É verdade que tratamos aqui, como explicado, do
salário de admissão no setor, não do salário médio lá observado. Podemos,
contudo, checar a validade da conclusão acima utilizando dados das contas
nacionais do IBGE, disponíveis apenas em frequência anual e só até 2009.
Partindo das mesmas definições dos setores de
serviços e manufaturas usadas no CAGED descobrimos que o salário médio do setor
de serviços entre 2004 e 2009 têm se mantido de 10% a 15% superior à média do
setor manufatureiro (entre 2000 e 2003 o intervalo era de 15% a 20% superior).
Em outras palavras, a noção do monopólio industrial dos bons empregos não
sobrevive ao embate com a realidade.
Resta ainda explicar o motivo da queda relativa
dos salários do setor de serviços (ou, de forma equivalente, o aumento relativo
dos salários manufatureiros), mas o leitor que por acaso já tenha inspecionado
o gráfico há de saber a resposta: a queda persistente da taxa de desemprego.
De fato, à medida que a demanda se expande e a
economia começa a operar mais próxima ao pleno emprego um fenômeno interessante
se materializa. Pelo lado dos serviços a maior demanda implica necessariamente expansão
da produção doméstica, visto que serviços não podem ser importados.

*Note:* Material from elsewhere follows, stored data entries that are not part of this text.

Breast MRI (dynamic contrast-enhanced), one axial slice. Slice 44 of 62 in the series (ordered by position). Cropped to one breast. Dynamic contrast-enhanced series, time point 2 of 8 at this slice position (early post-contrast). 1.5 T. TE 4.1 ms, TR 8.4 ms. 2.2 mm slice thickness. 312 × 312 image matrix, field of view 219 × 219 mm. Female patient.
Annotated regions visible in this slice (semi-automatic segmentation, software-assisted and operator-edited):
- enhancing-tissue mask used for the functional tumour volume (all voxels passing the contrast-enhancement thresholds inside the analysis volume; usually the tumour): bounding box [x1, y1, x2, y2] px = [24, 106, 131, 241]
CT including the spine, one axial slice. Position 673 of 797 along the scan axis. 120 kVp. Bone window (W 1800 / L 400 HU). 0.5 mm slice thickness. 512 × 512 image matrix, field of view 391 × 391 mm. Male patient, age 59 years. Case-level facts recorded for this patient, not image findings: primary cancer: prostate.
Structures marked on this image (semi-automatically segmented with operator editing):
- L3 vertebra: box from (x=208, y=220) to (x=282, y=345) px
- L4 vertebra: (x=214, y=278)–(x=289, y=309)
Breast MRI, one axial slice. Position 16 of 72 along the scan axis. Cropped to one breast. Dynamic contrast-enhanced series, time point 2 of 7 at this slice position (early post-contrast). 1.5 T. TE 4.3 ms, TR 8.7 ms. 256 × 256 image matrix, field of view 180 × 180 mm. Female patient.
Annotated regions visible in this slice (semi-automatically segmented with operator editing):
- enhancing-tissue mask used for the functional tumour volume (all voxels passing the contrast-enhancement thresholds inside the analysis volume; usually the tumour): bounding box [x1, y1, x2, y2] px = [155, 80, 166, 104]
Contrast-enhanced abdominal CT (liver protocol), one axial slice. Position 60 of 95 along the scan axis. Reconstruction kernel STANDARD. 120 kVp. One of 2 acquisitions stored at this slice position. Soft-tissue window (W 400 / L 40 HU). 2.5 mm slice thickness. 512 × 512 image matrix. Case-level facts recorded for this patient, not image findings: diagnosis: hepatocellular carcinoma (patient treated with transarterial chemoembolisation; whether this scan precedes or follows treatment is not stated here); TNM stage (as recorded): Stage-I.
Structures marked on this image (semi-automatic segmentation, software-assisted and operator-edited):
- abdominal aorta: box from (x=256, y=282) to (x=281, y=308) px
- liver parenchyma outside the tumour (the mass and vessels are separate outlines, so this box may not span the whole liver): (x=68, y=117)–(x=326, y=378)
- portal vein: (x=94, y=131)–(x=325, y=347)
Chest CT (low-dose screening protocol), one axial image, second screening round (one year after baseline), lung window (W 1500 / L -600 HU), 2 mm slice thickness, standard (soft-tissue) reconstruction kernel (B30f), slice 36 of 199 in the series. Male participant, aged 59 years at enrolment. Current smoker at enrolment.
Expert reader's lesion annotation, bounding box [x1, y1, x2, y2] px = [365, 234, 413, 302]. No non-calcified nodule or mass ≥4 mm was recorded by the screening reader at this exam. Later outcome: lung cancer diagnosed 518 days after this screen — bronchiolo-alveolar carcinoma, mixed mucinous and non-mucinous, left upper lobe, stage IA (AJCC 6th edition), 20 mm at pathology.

Enquanto há folga no mercado de trabalho, não há
maiores consequências, mas, quando esta se reduz, aumenta a competição entre
setores pela mão de obra e, assim, o salário manufatureiro, originalmente mais
baixo, deve se aproximar do pago no setor de serviços, crescendo a taxas
bastante superiores à expansão da produtividade. Posto de outra forma, há um
aumento persistente dos custos do trabalho no setor manufatureiro, assim como
no setor de serviços.
Entretanto, enquanto o setor manufatureiro tem
seus preços contidos pela competição externa, os preços de serviços são restritos
apenas pela demanda interna, o que explica a enorme diferença da inflação de
serviços e bens observada no IPCA. O resultado é um forte aperto das margens
industriais e, portanto, limites à expansão da produção no setor relativamente
aos serviços. A demanda por manufaturas passa a ser atendida pelo aumento das
importações líquidas.
Em suma, boa parte das dificuldades enfrentadas
hoje pelo setor industrial resulta do aperto do mercado de trabalho e não há
solução para isso que não passe pelo aumento da produtividade. Apesar disto, o
tema continua ausente de qualquer discussão séria de política econômica.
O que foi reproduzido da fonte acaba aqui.